Torba Yasayla çıkması beklenen model ile örneğin konut hesabı açan birinin hesabında 5 yılda 10 lira birikti. Konut 15 lira ise kalan 5 lira için ise uzun vadeli taksit yapılması öngörülüyor. Tabii ki burada faiz desteğini kimin sağlayacağı kısmı önemli. Piyasadan edindiğim bilgiye göre modelin TOKİ aracılığıyla uzun vadeli düşük faizli taksitlerle uygulanması bekleniyor. Ayrıca bankalar da işin içine girecek gibi. Sonuçta konut hesabındaki para vadesiz mevduatta tutuluyor. Bir devlet desteği geldiği için bankalar kazançlı çıkıyor bu süreçten.

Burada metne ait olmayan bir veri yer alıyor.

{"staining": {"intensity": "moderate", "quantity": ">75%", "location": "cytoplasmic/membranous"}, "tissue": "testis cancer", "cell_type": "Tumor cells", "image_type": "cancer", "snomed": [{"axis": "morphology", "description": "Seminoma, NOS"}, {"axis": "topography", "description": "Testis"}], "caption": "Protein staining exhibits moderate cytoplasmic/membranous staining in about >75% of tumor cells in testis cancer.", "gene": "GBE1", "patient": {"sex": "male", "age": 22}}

Bundan dolayı bankalar da sisteme dahil edilebilir.

Peki model İstanbul’da uygulanabilir mi?

Modele büyük bir ihtiyaç var. Çünkü insanların konut ihtiyacı çok fazla. Ancak yüksek faizler satışları durdurmuş durumda ve Türkiye’de özellikle İstanbul’da birikmiş bir konut stoku var. Bütün bunlar gözönüne alındığından modelin piyasayı özellikle de sorunların yaşandığı İstanbul piyasasını rahatlatma imkanı olur mu? Şöyle bir modele bakıldığında formülün bütün piyasayı kapsaması zor görünüyor. Daha çok ucuz konut alıcısı için doğru bir uygulama olacak gibi duruyor.

Paralar ev yerine mevduata gidiyor

İstanbul’da projeler yapan Siyahkalem CFO’su İbrahim Kahraman’da modelin İstanbul’daki piyasayı rahatlatmayacağını daha çok Ankara ve İzmir gibi piyasaları rahatlatacağını kaydetti. Yine daha çok dar gelirli için yapılan konutlarda için bir formül olacağını aktaran Kahraman’a göre “Piyasanın rahatlaması için devletin ucuz arsa üretmesi ve özellikle faizlerin düşürmesi gerekiyor. Diğer türlü insanlar ev almak yerine parasını şu aralar mevduatta değerlendiriyor. 1 milyon TL’ye ayda 14-15 bin faiz alıyor. 1 milyon TL’lik ev alsa en fazla alacağı gelir ise 4-5 bin lira olacak. Böyle olunca evin değer artışı da sınırlı kalıyor.” Yabancıyı piyasaya çekecek düzenlemelerin yapılması gerektiğini de aktaran Kahraman, “Yabancı için artık ikinci piyasalar oluşturulmalı. Gayrimenkul yatırım fonlarının oluşturulması lazım. Bunların menkul kıymetleştirilmesi ve yatırımcılara açılması lazım. Bu konuda Emlak Konut bir yatırım fonu kurabilir” dedi. Dolayısıyla İstanbul gibi ucuz konutun zor olduğu bir pazar için ikincil piyasalar, genel olarak bir faiz düşüşü gibi başka destekler şart...Ayrıca KDV’nin indirilmesi, tapu harçlarının yarı yarıya indirilmesi yada kullandığı konut kredisinin vergisinden düşürülmesi gibi çözümler gerekiyor.